(Article):
%%

# amphibian licence



## cement (Sep 4, 2007)

Do you need an amphibian licence for frogs in NSW?
if so what does it cost, and is it through NPWS.

I was given a tank and would like to know the rules for keeping frogs, i want to get some for my wife to look after, she luuurves frogs.

Thanks


----------



## lizard_lover (Sep 4, 2007)

all i no is you do


----------



## x_aussie_bloke_x (Sep 4, 2007)

Have a look on national parks.


----------



## grimbeny (Sep 4, 2007)

The system is the same for reptiles but on a seperate licence, i think it might cost a little less though.


----------



## MrBredli (Sep 4, 2007)

http://www.nationalparks.nsw.gov.au/npws.nsf/Content/Frog+keepers+licence


----------



## MrBredli (Sep 4, 2007)

The cost is the same as for with reptiles as far as i know.


----------



## grimbeny (Sep 4, 2007)

yea there u go, the same cost.


----------



## meshe1969 (Sep 5, 2007)

http://frogs.org.au/arc/legal.html


----------



## cement (Sep 5, 2007)

thanks guys


----------



## meshe1969 (Sep 5, 2007)

If you join fats in nsw, they are a great place for info and purchasing frogs.

%%

(Collection entries)
%%

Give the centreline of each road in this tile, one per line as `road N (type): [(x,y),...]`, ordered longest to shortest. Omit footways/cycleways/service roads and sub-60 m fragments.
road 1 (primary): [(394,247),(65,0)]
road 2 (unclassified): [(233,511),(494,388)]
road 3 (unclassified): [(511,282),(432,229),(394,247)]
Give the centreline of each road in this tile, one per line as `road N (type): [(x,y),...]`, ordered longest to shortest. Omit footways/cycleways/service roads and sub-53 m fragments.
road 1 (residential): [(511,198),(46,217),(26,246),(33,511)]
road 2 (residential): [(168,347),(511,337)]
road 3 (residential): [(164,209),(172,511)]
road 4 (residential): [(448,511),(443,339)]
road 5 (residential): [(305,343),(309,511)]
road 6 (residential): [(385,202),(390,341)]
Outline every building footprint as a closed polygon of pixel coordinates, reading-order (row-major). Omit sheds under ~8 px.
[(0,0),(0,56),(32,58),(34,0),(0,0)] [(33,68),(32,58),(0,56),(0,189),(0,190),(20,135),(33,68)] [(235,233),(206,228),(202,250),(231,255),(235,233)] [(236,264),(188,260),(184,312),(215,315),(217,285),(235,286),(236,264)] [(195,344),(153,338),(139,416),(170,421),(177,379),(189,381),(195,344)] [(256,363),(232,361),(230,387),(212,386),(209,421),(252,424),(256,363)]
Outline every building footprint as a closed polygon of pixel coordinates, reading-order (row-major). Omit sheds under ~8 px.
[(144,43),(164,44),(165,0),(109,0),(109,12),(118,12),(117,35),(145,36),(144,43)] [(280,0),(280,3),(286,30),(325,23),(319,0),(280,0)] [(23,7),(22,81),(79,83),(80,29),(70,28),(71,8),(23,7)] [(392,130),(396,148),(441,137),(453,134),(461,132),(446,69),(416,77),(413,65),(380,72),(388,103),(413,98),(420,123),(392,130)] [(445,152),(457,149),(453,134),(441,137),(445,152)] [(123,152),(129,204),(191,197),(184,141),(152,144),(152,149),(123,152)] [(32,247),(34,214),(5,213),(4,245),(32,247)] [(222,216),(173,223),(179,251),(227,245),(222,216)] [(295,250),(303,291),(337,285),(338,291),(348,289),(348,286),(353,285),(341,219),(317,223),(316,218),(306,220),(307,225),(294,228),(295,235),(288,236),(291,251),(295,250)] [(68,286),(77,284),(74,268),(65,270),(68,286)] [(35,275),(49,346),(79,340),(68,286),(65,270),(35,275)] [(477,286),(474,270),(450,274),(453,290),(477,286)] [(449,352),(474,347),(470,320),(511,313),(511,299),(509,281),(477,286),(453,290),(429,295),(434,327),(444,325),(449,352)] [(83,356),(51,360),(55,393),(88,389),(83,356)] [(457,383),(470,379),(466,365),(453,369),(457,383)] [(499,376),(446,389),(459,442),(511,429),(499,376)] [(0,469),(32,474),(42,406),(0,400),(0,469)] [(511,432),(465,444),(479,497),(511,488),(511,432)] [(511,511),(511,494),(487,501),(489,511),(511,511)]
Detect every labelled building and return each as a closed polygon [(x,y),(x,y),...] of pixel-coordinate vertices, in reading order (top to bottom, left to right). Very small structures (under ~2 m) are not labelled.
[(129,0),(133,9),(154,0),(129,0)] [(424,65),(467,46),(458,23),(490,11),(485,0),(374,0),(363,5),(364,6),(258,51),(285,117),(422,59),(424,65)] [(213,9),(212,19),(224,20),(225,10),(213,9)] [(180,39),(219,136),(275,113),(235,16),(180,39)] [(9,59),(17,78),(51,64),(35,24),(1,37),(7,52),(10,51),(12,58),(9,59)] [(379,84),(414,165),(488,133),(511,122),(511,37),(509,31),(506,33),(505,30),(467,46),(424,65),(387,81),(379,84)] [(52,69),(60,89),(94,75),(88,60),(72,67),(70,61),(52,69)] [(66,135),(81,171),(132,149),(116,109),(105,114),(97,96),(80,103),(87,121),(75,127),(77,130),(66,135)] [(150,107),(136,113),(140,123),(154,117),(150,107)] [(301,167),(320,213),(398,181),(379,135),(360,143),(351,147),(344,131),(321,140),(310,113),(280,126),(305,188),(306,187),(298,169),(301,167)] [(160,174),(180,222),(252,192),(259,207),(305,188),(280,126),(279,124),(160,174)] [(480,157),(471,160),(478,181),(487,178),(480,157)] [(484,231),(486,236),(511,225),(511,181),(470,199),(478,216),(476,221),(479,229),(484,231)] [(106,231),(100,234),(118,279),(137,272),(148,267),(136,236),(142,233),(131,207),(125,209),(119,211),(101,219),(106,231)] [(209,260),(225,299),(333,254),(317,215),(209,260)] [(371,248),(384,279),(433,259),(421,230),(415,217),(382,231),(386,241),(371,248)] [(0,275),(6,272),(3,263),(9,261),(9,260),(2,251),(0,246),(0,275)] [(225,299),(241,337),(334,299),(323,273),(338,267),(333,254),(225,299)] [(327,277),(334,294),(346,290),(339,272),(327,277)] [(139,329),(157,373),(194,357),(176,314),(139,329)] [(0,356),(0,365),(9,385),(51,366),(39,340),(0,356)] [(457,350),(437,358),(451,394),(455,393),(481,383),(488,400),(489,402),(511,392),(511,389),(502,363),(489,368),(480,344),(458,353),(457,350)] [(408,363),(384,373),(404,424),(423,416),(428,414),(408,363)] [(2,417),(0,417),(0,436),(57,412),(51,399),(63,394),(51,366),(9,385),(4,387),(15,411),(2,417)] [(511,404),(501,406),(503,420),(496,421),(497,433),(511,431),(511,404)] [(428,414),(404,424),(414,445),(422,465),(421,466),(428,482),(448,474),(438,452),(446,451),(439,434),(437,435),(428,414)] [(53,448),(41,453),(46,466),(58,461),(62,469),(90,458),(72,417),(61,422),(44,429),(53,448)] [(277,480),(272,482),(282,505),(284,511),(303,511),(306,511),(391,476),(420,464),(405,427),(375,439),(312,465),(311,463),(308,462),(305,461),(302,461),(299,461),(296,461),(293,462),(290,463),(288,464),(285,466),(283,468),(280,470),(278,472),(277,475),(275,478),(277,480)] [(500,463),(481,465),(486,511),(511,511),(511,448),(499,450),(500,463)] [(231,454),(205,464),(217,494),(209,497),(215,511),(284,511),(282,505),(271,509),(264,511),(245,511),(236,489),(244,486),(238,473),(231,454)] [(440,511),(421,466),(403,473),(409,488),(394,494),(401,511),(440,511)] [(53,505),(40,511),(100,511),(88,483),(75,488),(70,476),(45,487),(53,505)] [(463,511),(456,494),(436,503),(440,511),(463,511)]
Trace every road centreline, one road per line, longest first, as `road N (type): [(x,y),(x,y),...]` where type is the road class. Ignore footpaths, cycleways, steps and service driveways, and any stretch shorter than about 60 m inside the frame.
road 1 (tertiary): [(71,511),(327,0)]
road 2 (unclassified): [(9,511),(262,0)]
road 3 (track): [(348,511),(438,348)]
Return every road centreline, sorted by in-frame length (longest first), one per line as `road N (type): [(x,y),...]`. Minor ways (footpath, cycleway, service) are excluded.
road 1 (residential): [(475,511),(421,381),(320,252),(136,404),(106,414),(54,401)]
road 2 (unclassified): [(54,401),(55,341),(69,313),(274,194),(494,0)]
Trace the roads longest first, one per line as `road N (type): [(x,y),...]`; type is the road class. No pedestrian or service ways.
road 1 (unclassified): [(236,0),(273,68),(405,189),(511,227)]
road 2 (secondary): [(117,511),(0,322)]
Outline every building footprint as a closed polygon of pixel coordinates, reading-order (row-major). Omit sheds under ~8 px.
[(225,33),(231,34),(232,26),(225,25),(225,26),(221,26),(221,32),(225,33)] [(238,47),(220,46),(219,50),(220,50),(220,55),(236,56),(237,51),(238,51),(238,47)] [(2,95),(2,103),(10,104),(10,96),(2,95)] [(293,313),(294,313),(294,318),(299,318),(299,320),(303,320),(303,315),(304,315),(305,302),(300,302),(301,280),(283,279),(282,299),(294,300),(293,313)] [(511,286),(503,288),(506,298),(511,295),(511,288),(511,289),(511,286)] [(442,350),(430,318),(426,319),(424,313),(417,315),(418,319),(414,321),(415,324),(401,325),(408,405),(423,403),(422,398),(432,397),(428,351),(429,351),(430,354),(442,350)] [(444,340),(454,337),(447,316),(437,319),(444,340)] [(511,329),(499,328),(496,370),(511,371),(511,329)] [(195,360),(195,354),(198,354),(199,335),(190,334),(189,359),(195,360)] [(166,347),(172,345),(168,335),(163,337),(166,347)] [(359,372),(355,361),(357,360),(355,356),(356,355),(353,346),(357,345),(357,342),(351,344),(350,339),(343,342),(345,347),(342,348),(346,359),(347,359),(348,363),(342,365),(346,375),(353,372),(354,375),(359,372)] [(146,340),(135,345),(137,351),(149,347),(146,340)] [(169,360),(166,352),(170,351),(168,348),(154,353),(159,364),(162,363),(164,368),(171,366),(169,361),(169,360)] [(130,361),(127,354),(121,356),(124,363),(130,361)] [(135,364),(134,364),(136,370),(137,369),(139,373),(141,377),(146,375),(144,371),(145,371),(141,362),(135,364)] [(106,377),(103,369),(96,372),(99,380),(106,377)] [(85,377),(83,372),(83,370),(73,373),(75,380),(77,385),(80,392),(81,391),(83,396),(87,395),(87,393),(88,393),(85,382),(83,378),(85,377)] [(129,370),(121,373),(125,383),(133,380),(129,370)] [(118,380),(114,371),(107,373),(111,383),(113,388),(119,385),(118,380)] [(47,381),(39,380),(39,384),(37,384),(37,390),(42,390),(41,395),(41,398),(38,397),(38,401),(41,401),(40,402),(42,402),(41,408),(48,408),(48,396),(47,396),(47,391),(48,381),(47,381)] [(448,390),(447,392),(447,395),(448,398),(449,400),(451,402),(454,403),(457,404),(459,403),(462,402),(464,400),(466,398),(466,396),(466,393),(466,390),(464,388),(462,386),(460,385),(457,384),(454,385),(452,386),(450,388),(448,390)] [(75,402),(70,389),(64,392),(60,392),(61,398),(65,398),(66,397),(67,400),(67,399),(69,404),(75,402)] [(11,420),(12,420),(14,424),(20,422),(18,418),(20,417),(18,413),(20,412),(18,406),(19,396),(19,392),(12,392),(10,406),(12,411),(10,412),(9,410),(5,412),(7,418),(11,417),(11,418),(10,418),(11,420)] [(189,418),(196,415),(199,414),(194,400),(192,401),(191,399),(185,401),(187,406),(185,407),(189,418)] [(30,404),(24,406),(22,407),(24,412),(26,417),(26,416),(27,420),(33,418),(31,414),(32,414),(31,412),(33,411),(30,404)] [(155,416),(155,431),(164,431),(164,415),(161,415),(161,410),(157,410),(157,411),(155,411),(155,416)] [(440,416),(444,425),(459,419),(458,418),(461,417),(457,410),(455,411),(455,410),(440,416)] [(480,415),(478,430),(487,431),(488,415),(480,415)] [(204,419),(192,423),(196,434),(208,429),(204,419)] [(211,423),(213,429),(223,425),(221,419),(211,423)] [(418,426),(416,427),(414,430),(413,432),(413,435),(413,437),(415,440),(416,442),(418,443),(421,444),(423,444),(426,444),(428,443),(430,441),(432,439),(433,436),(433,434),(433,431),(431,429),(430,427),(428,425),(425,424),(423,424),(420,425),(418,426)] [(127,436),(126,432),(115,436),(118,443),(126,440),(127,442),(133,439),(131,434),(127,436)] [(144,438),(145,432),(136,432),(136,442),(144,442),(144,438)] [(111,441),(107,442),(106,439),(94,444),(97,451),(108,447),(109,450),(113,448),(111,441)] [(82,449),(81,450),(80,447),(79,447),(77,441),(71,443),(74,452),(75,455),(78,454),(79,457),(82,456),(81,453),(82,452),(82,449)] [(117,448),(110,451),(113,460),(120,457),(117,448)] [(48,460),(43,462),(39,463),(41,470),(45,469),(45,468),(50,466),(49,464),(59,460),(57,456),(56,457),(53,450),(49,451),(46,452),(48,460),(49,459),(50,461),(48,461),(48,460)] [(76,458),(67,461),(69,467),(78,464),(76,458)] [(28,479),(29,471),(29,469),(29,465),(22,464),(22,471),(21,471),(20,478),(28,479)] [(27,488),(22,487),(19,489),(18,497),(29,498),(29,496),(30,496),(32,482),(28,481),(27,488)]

%%

(What you need to do):
1) Answer the following questions about the amphibian licence thread:
(a) Which body does the opening post ask about as the possible source of the licence?
(b) According to grimbeny's first post, how is the system for reptiles arranged?
(c) What does meshe1969 suggest joining in NSW for information and purchasing frogs?
2) Reproduce word for word the passage of the amphibian licence thread starting at "I was given" and ending at "lizard_lover (Sep 4, 2007)".

(Responses):
1)
(a) NPWS.
(b) The system is the same for reptiles, but on a separate licence.
(c) fats.

2)
I was given a tank and would like to know the rules for keeping frogs, i want to get some for my wife to look after, she luuurves frogs.

Thanks


----------



## lizard_lover (Sep 4, 2007)